Records:
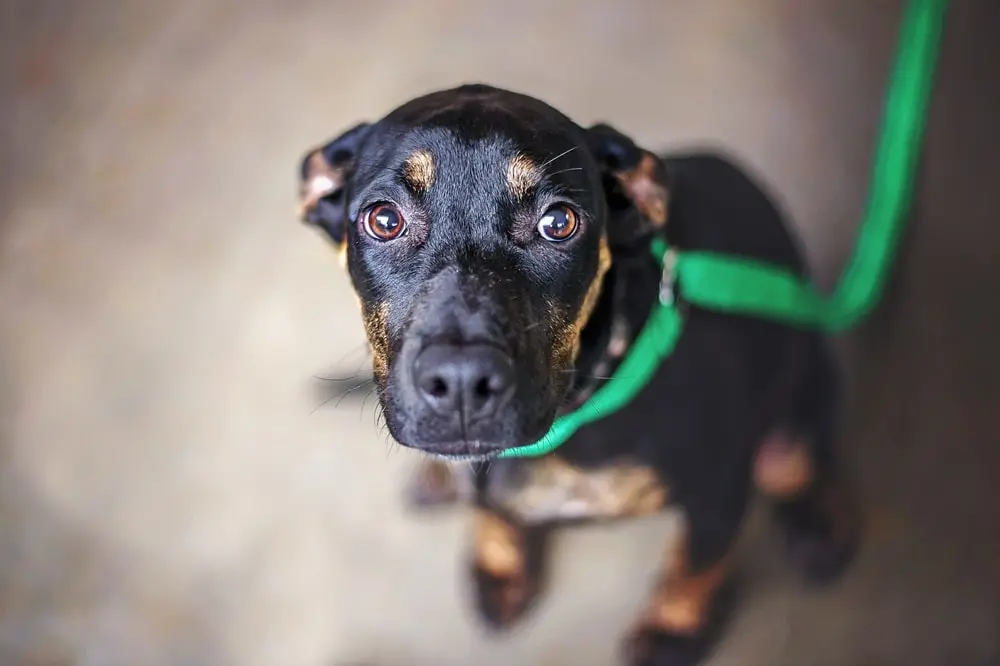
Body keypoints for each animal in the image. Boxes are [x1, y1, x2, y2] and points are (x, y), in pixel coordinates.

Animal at [298, 84, 860, 664]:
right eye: (384, 220)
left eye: (558, 223)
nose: (461, 384)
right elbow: (491, 512)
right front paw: (500, 566)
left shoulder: (717, 490)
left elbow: (694, 566)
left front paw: (671, 629)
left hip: (793, 415)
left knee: (801, 462)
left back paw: (820, 523)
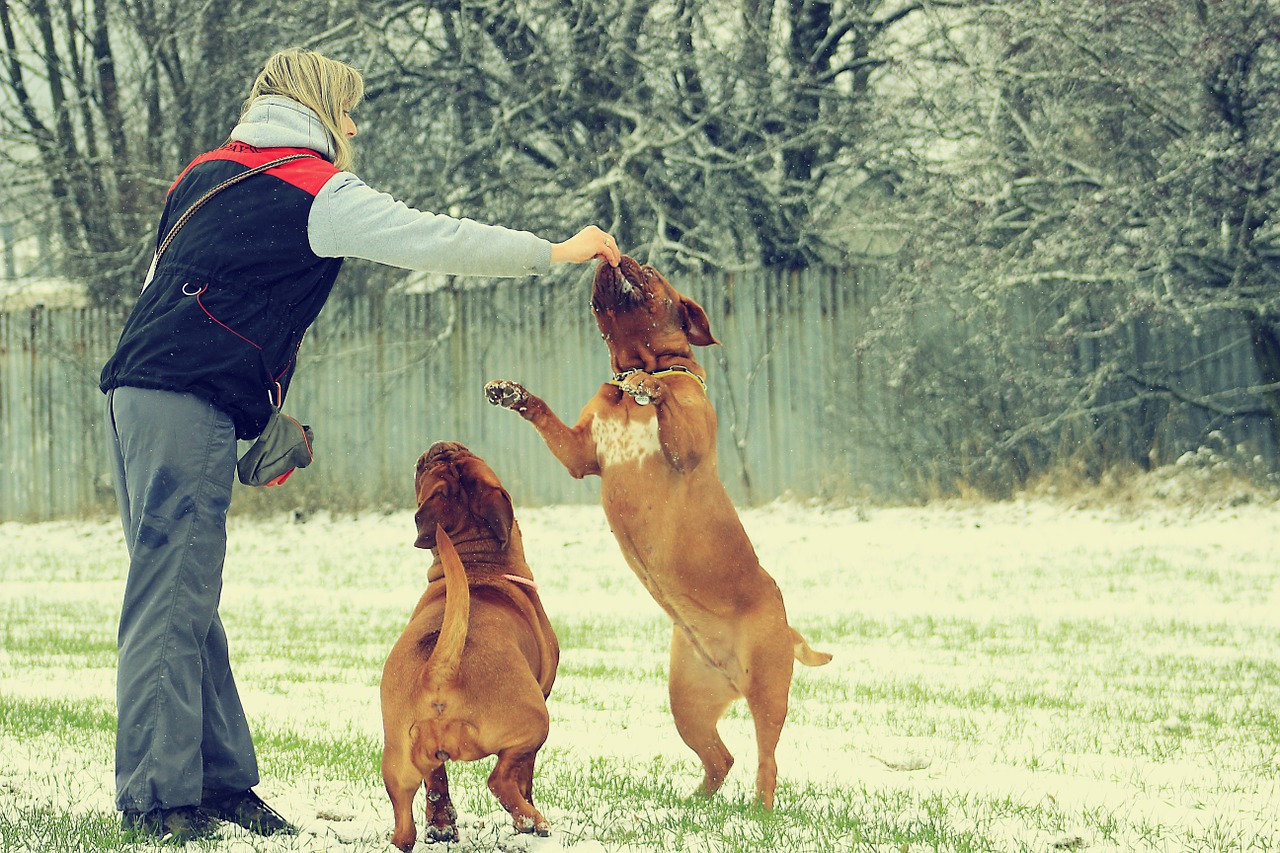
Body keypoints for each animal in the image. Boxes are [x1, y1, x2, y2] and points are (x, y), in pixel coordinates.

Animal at [378, 440, 560, 845]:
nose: (439, 445)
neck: (477, 562)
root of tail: (439, 671)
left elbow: (437, 783)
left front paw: (442, 826)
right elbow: (526, 778)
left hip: (397, 763)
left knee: (405, 825)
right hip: (535, 723)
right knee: (501, 780)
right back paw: (532, 821)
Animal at [483, 252, 834, 804]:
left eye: (647, 271)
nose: (618, 254)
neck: (637, 363)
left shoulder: (686, 447)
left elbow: (668, 395)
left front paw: (652, 387)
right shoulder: (580, 454)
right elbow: (544, 414)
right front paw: (511, 392)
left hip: (768, 690)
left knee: (767, 761)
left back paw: (760, 809)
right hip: (687, 703)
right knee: (721, 758)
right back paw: (696, 805)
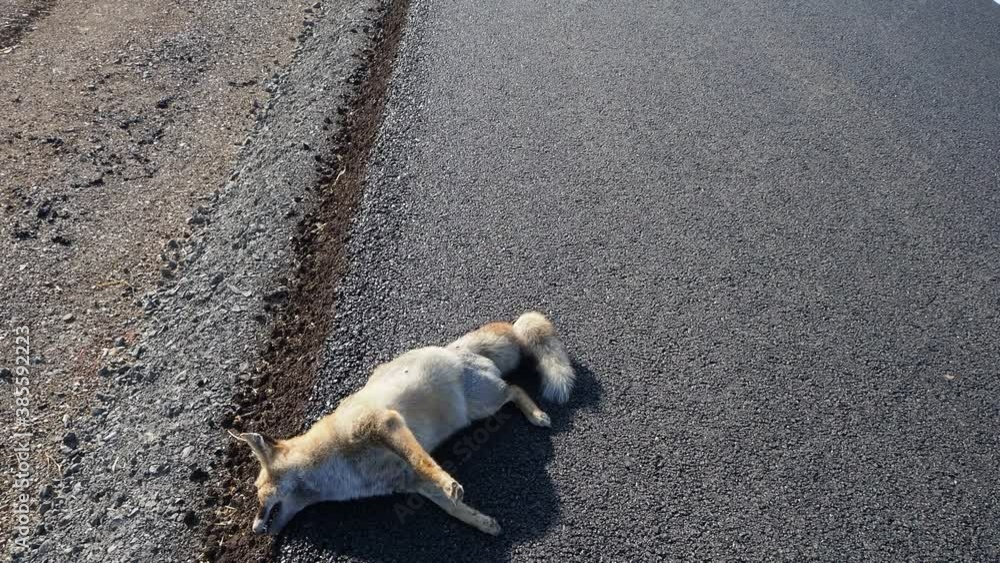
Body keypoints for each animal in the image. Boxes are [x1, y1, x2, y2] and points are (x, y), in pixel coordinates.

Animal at [230, 311, 575, 536]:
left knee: (516, 389)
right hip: (482, 405)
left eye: (258, 491)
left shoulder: (384, 423)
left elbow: (422, 459)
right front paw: (482, 522)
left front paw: (449, 482)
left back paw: (537, 415)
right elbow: (452, 509)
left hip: (484, 403)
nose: (255, 530)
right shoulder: (410, 482)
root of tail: (454, 348)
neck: (337, 469)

Task brief: Print each record exactly as it stands, leaving the images out.

Answer area:
Body keypoints for each animal in the image. Boxes are [x1, y1, x2, y2] and points are (x, y), in pixel coordinates.

Animal at [298, 84, 860, 664]:
right eye: (384, 220)
left eye: (558, 223)
nose: (461, 384)
right elbow: (491, 512)
right front paw: (500, 566)
left shoulder: (717, 490)
left elbow: (694, 566)
left front paw: (671, 629)
left hip: (793, 415)
left knee: (801, 462)
left back paw: (820, 523)
Body keypoints for each animal in the image. Boxes are [x1, y1, x2, y2] and points are (x, y), in pixel coordinates.

Animal at [378, 440, 560, 845]:
nose: (439, 445)
neck: (477, 562)
root of tail: (439, 671)
left elbow: (437, 783)
left front paw: (442, 826)
right elbow: (526, 778)
left hip: (397, 763)
left knee: (405, 825)
right hip: (535, 723)
right knee: (501, 780)
right back paw: (532, 821)
Animal at [483, 252, 834, 804]:
left eye: (647, 271)
nose: (618, 254)
neck: (637, 363)
left shoulder: (686, 447)
left elbow: (668, 395)
left front paw: (652, 387)
right shoulder: (580, 454)
right elbow: (544, 414)
right front paw: (511, 392)
left hip: (768, 690)
left knee: (767, 761)
left back paw: (760, 809)
right hip: (687, 703)
right knee: (721, 758)
right back paw: (696, 805)
Body keypoints for each animal in the image. Boxes are [x1, y1, x2, y2] and points are (x, y), in pixel coordinates.

Animal at [230, 311, 575, 536]:
left knee: (516, 389)
right hip: (482, 405)
left eye: (258, 491)
left shoulder: (384, 423)
left elbow: (422, 459)
right front paw: (482, 522)
left front paw: (449, 482)
left back paw: (537, 415)
right elbow: (452, 509)
left hip: (484, 403)
nose: (255, 530)
right shoulder: (410, 482)
root of tail: (454, 348)
neck: (337, 469)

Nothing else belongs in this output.